A new study emphasises the importance of survivors of first-time stroke or transient ischaemic attack (TIA) to take medications on an ongoing basis, highlighting long-term associations with survival.
Stroke is the second leading risk of death worldwide, with In 2016, the average lifetime risk of stroke after 25 for the global population was 24.9%. Nearly half of all survivors of stroke are expected to experience a recurrent cardiovascular event within 10 years. Specific medications help to prevent this long-term risk, but adherence to these agents is often suboptimal among patients.

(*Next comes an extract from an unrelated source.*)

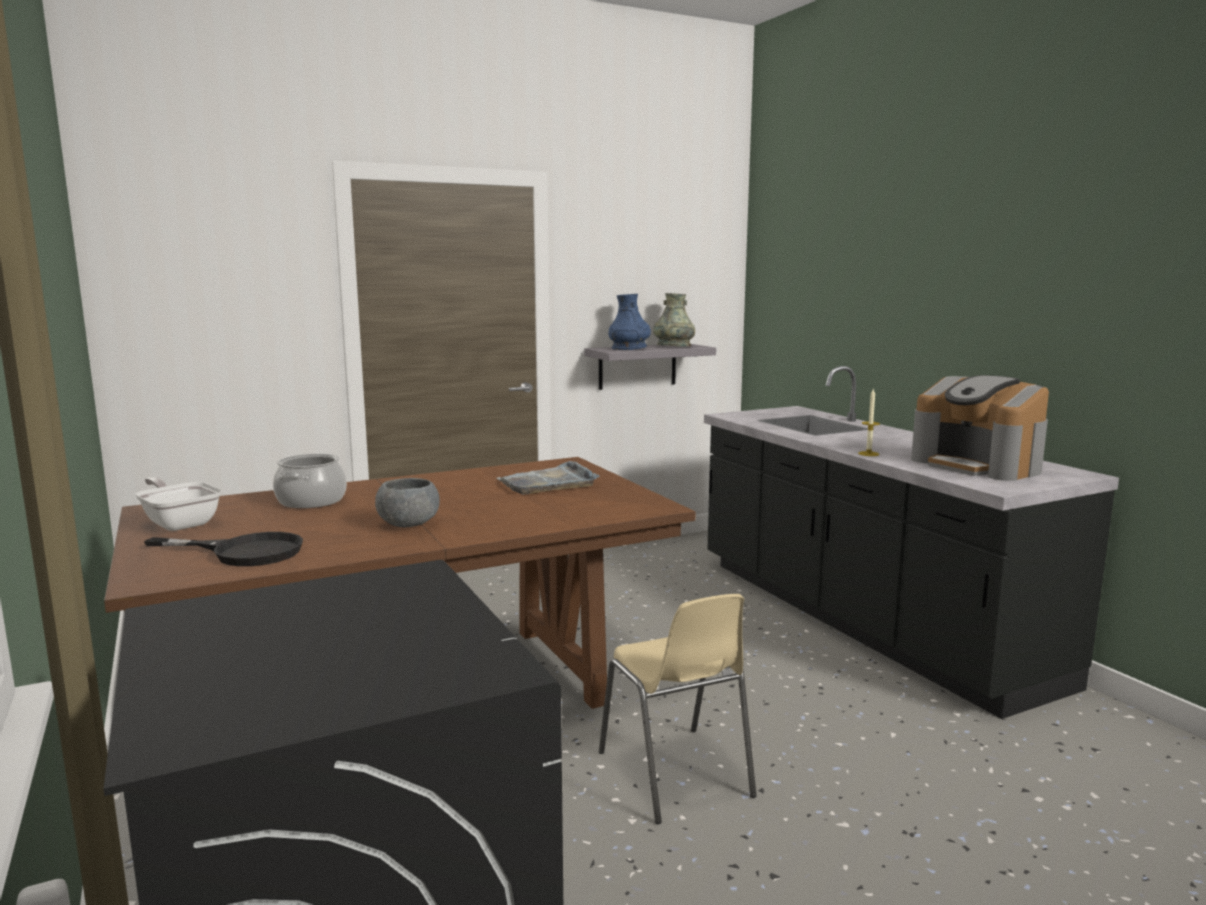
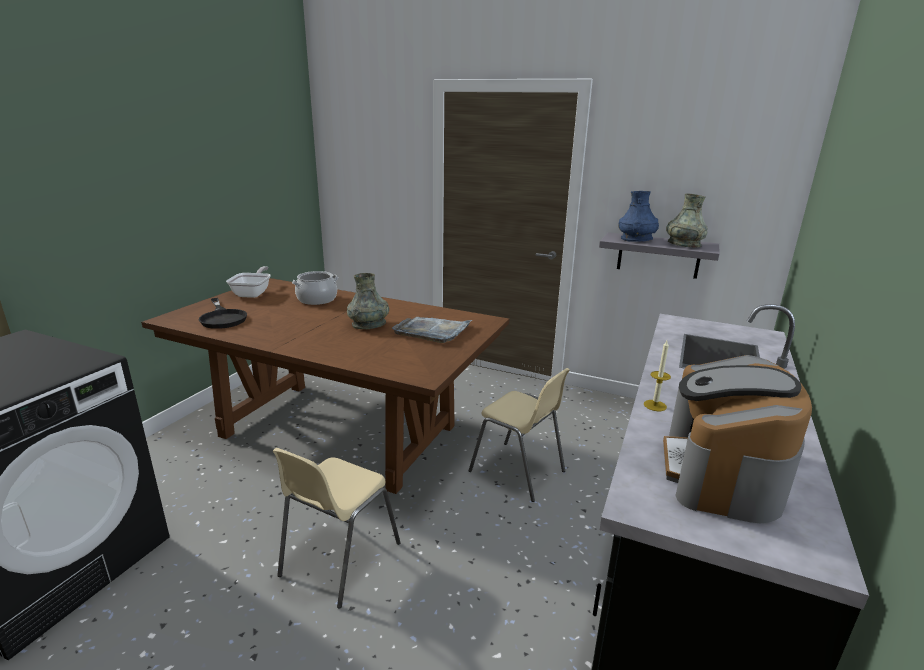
camera: 50 degrees right, 10 degrees up
(409, 524) = (302, 330): grey bowl -> none
(467, 498) = (369, 324): none -> grey vase
(665, 632) = (518, 471): none -> beige chair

The study, published in Stroke, demonstrates the importance of medication adherence after stroke to maximise survival, even for patients with near-perfect adherence. These findings are in support of targeted initiatives to maximise medication adherence after stroke/TIA, such as implementation of medication reminder systems, mobile health technologies, increased follow-up by clinicians or complex behaviour change programs.
Drawing from Australian databases, the study enrolled 8363 adult patients who survived a first stroke or TIA between July 2010 and June 2014, with follow-up for a further three years. For patients with one-year adherence above 60%, each 10% improvement in adherence was associated with a 13-15% reduction in mortality risk. These results suggest that aiming for an arbitrary adherence target of 80% may be inappropriate as maximal survival benefits were observed closer to 100% adherence.
The study’s lead author, Associate Professor Monique Kilkenny, said continued use of secondary prevention medications can be improved with several factors: provision of medication on hospital discharge, regular contact with a primary care physician, and specialist physician contact.
“These findings represent important implications for practice by highlighting the value of efforts to improve medication adherence post-stroke/TIA, even among patients with near-perfect adherence,” said Associate Professor Kilkenny.
“Our findings provide evidence in support of targeted initiatives to maximise medication adherence after stroke/TIA and there is considerable scope for further interventions to improve medication adherence.”